Devon Savouries
- Industry: Bakery
- Founded: 1952
- Defunct: 2009
- Headquarters: Bath
- Number of locations: Multiple
- Owner: Timothy Anderson

= Devon Savouries =

Defunct British bakery chain

Devon Savouries was a British bakery chain founded in 1952. Best known for its pies, sausage rolls, and curry pasties, it also produced Eccles cakes, apple turnovers, and flapjacks. The bakery's main factory was on Cheltenham Street in Bath. Over the years, it had popular shops across many locations across England including Bristol and Swindon.

The company was a supplier to JJ Beanos, a former coffee machine dispensing machine supplier which acquired Devon Savouries in July 2009.

== History ==

Swindon Central Library has a 1961 photograph of a Devon Savouries on Milford Street in Swindon.
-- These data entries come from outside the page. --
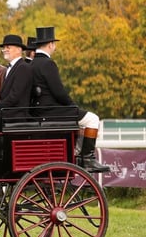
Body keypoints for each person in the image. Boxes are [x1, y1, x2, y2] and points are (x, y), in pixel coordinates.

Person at [31, 26, 109, 173]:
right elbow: (59, 92)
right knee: (92, 119)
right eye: (54, 44)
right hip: (51, 111)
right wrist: (73, 106)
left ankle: (78, 153)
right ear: (50, 44)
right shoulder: (48, 64)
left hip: (39, 111)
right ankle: (88, 158)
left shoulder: (32, 63)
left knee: (83, 121)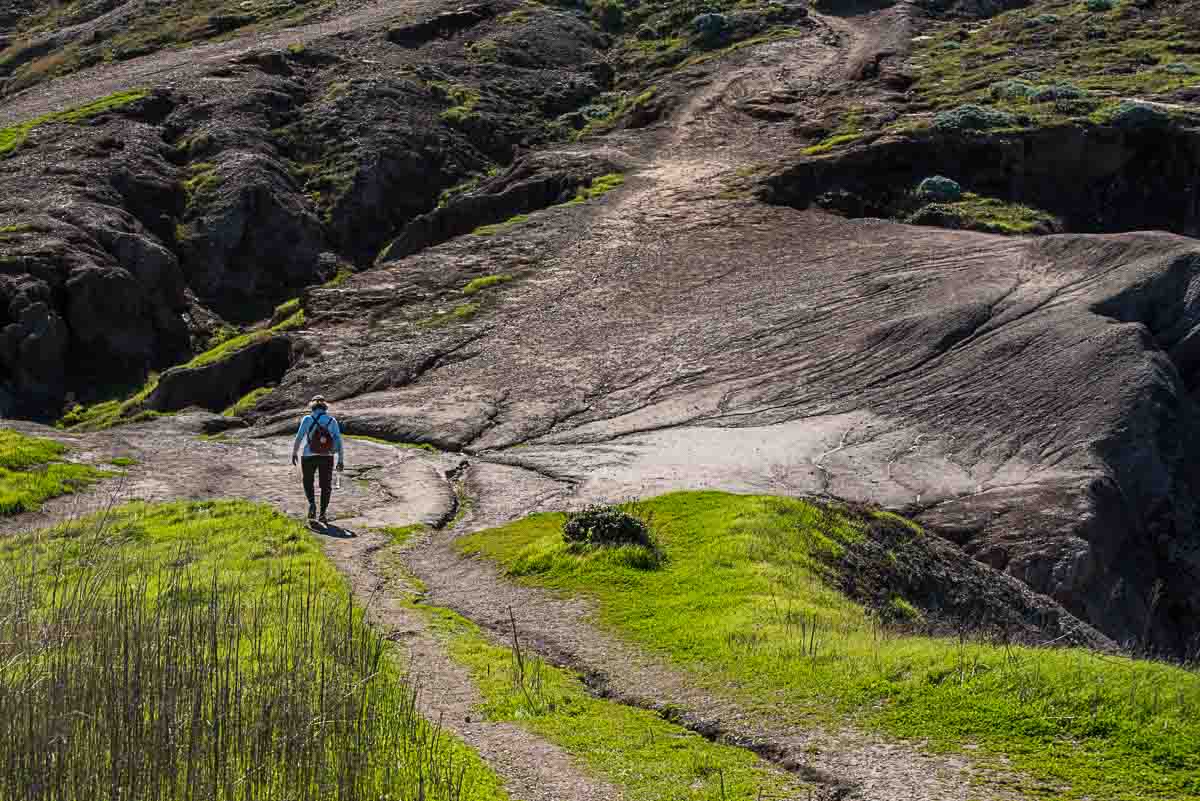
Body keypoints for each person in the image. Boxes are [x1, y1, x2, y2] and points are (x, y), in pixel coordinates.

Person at [291, 395, 344, 523]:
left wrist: (294, 452)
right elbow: (338, 440)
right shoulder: (332, 420)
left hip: (308, 455)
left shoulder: (308, 419)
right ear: (325, 407)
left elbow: (299, 437)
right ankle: (323, 513)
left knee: (308, 481)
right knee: (326, 486)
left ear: (313, 407)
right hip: (327, 456)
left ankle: (312, 505)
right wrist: (340, 459)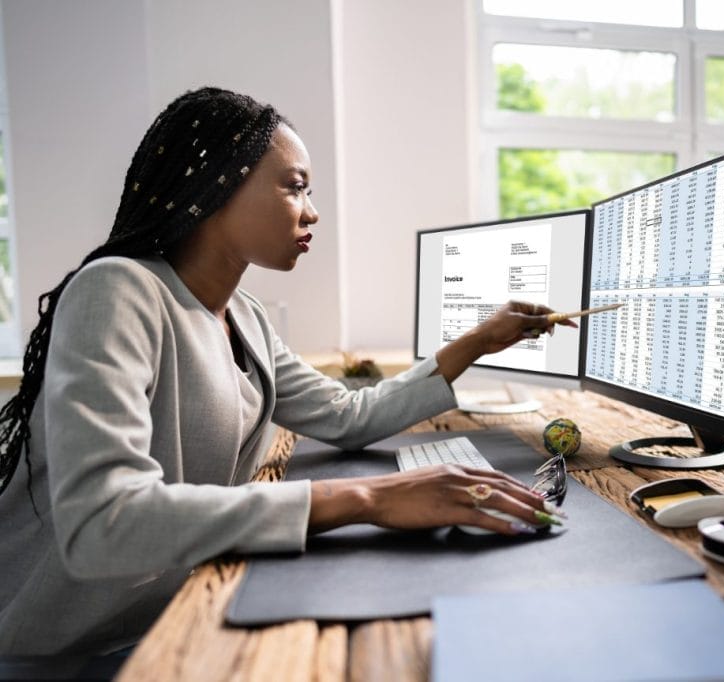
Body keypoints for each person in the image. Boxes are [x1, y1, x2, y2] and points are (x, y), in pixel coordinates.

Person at [0, 87, 574, 656]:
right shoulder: (119, 291)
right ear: (216, 188)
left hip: (173, 611)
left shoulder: (243, 315)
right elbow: (103, 522)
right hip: (71, 647)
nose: (312, 211)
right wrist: (371, 497)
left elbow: (347, 416)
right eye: (295, 187)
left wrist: (478, 341)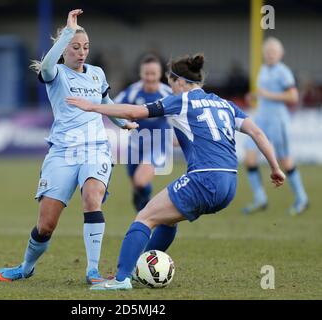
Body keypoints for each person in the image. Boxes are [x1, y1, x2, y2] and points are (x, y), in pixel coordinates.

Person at [66, 53, 286, 290]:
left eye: (171, 83)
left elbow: (134, 112)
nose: (170, 89)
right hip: (230, 183)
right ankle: (141, 266)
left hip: (204, 178)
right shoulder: (225, 104)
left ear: (179, 81)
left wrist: (92, 107)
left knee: (145, 216)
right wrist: (275, 168)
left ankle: (121, 279)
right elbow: (258, 133)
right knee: (167, 221)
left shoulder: (182, 100)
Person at [0, 9, 137, 284]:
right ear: (64, 49)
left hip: (96, 148)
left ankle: (92, 270)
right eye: (75, 47)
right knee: (46, 225)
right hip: (62, 152)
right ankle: (25, 267)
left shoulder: (96, 74)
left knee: (92, 198)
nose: (82, 52)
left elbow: (106, 104)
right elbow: (45, 65)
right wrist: (68, 31)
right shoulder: (55, 72)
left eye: (86, 48)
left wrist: (123, 124)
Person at [243, 37, 308, 215]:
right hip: (261, 120)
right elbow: (264, 93)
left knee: (285, 161)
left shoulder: (283, 72)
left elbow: (293, 97)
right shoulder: (263, 69)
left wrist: (268, 94)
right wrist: (256, 96)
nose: (270, 55)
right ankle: (260, 198)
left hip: (278, 121)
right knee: (249, 157)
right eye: (267, 52)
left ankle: (302, 198)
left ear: (281, 54)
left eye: (273, 52)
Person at [114, 54, 172, 213]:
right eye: (147, 73)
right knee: (138, 188)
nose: (150, 77)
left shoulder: (168, 94)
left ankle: (150, 212)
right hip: (135, 146)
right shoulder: (132, 92)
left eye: (153, 73)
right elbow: (113, 108)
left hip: (158, 146)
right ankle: (143, 218)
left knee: (140, 181)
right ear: (141, 74)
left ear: (160, 74)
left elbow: (181, 115)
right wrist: (123, 122)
In 1994, Devon Savouries had five shops in Bristol at The Haymarket, Queens Road, Penn Street, The Arcade, and Corn Street. As of 2013, one of the Bristol establishments was relocated to Lower Borough Walls.

As of November 2005, the chain had an establishment on Market Street in Swindon. As of July 2009, the chain had an establishment on Cheltenham Street in Bath.

In July 2009, the coffee and snacks vending machine company, JJ Beano's, acquired Devon Savouries. Around the same time, it was established that Devon Savouries had a turnover of £5 million per year and employed 20 staff.

In July 2020 and January 2022, the Swindon Advertiser paid homage to Devon Savouries. In July 2023, the Gazette and Herald paid tribute to Devon Savouries.